Awesome

Single View Metrology in the Wild

Code and data for Single View Metrology in the Wild, Zhu et al, ECCV 2020

To be released. Stay tuned by watching (subscribing to) the repo from the button on the upper right corner.

Installation

conda create -y -n scalenet python=3.6
conda activate scalenet
pip install -r requirements.txt
conda install nb_conda

cd maskrcnn-benchmark
conda install cudatoolkit
python setup.py build develop
cd ..

git clone https://github.com/NVIDIA/apex.git
cd apex
python setup.py install --cuda_ext --cpp_ext # if you see an error about commenting out an IF setence, do it
cd ..

python setup_maskrcnn_rui.py build develop

with Jupyter notebook

Lanuch jupyter notebook. Kernel -> Change Kernel [to scalenet]

Todolist

Inference demo for camera calibration on sample images;
Inference demo for scale estimation and visualization on COCOScale images;
Training code for scale estimation and visualization on COCOScale images;
Inference demo and data for KITTI and IMDB celebrity datasets.

Notes

Due to copyright issues with Adobe, SUN360 data for training the camera calibration network cannot be released. Instead a demo as well as checkpoint for inference has been released.
The code release is still in progress, and the released codes will be cleaned up and properly commented or documented once the release is complete. As a result the current version of implementations of models, dataloaders etc. maybe cluttered.

Camera Calibration Network

Location

./RELEASE_ScaleNet_minimal

Demo

./RELEASE_ScaleNet_minimal/demo-evalCameraCalib-SUN360-RELEASE.ipynb

Description

This network is trained on SUN360 dataset with supervision of some camera parameters (e.g. roll, pitch, field of view (or equivalently focal length), which can be converted to horizon as well). The release model takes in a random image, and estimates:

vfov (vertical field of view)
pitch
roll
focal length

Note that geometric relationships exist between those items. Specifically:

f_pix = h / 2. / np.tan(vfov / 2.), where f_pix is the focal length in pixels, h is the image height in pixels
f_mm = f_pix / h * sensor_size, which converts the f_pixel to focal length in 35mm equivalent frame (e.g. images taken by full-frame sensors)
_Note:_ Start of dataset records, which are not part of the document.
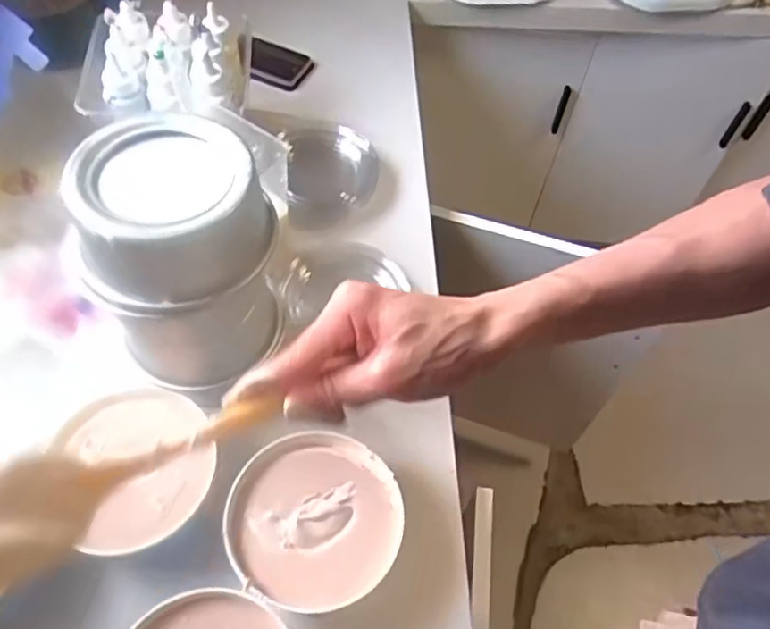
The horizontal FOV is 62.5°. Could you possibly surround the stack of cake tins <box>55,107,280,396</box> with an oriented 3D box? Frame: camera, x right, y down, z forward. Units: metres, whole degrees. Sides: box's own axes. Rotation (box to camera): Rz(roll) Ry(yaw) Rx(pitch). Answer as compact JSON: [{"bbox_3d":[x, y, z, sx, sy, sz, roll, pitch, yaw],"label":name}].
[{"bbox_3d":[-0.178,-0.041,0.575,0.157,0.224,0.139,-16,59,-14],"label":"stack of cake tins"}]

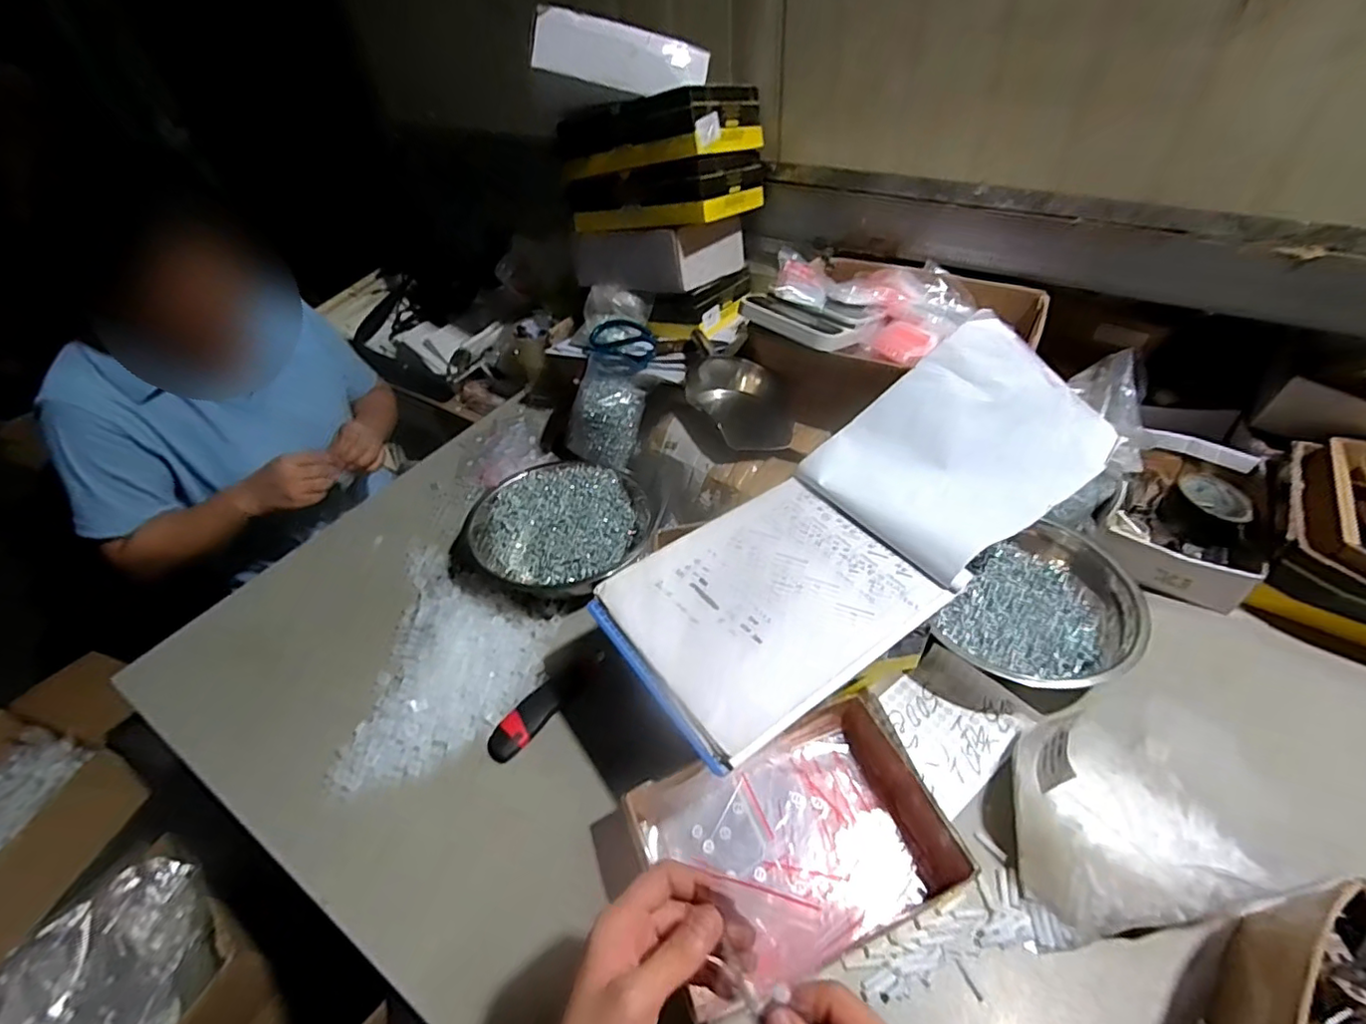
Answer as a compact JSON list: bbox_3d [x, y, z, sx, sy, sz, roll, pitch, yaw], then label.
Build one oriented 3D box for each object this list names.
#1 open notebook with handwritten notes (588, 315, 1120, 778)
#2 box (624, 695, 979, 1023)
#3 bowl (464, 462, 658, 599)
[{"bbox_3d":[0.171,-0.009,0.573,0.513,0.131,0.221,-28,49,-22],"label":"open notebook with handwritten notes"},{"bbox_3d":[0.099,0.294,0.528,0.246,0.069,0.178,-20,46,-14],"label":"box"},{"bbox_3d":[-0.170,0.023,0.819,0.234,0.063,0.210,11,47,15],"label":"bowl"}]

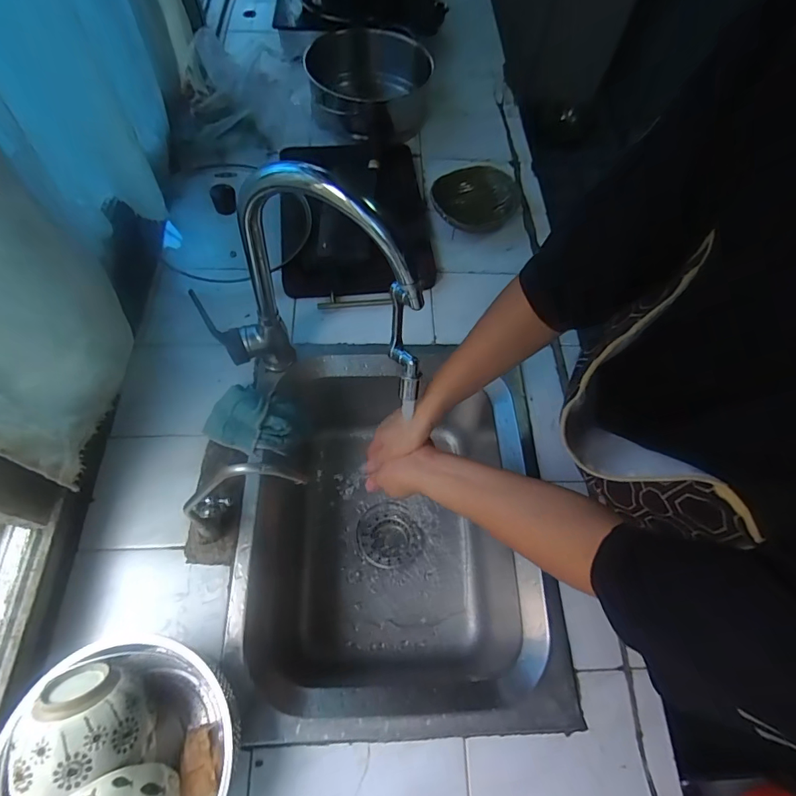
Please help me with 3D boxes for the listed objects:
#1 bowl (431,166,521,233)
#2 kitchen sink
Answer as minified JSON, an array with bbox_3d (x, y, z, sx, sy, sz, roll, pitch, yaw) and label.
[{"bbox_3d":[0.148,-0.384,0.835,0.157,0.032,0.175,12,63,2],"label":"bowl"},{"bbox_3d":[-0.020,0.205,0.697,0.425,0.262,0.476,1,63,-4],"label":"kitchen sink"}]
Scale Estimation Inference on COCOScale

Preparation

Download checkpoint/20200222-162430_pod_backCompat_adam_wPerson05_720-540_REafterDeathV_afterFaster_bs16_fix3_nokpsLoss_personLoss3Layers_loss3layers to checkpoint. After that the folder should look like:
- - checkpoint/
  - - 1109-0141-mm1_SUN360RCNN-HorizonPitchRollVfovNET_myDistNarrowerLarge1105_bs16on4_le1e-5_indeptClsHeads_synBNApex_valBS1_yannickTransformAug
  - - 20200222-162430_pod_backCompat_adam_wPerson05_720-540_REafterDeathV_afterFaster_bs16_fix3_nokpsLoss_personLoss3Layers_loss3layers
Download all zip files for COCOScale and unzip to data/results_coco. After that the folder should look like:
- - data/results_coco/
  - - results_test_20200302_Car_noSmall-ratio1-35-mergeWith-results_with_kps_20200225_train2017_detOnly_filtered_2-8_moreThan2
  - - results_with_kps_20200208_morethan2_2-8
  - - results_with_kps_20200225_val2017_test_detOnly_filtered_2-8_moreThan2
Download COCO images train/val 2017 to /data/COCO (or other path; can be configured in dataset_coco_pickle_eccv.py). After that the folder should look like:
- - /data/COCO/
  - - train2017
  - - val2017

Location

./RELEASE_ScaleNet_minimal

Demo

./RELEASE_ScaleNet_minimal/demo-evalScaleNet-COCOScale-RELEASE.ipynb

Description

The demo loaded images from the COCOScla dataset and runs inference and visualization of the scale estimation task.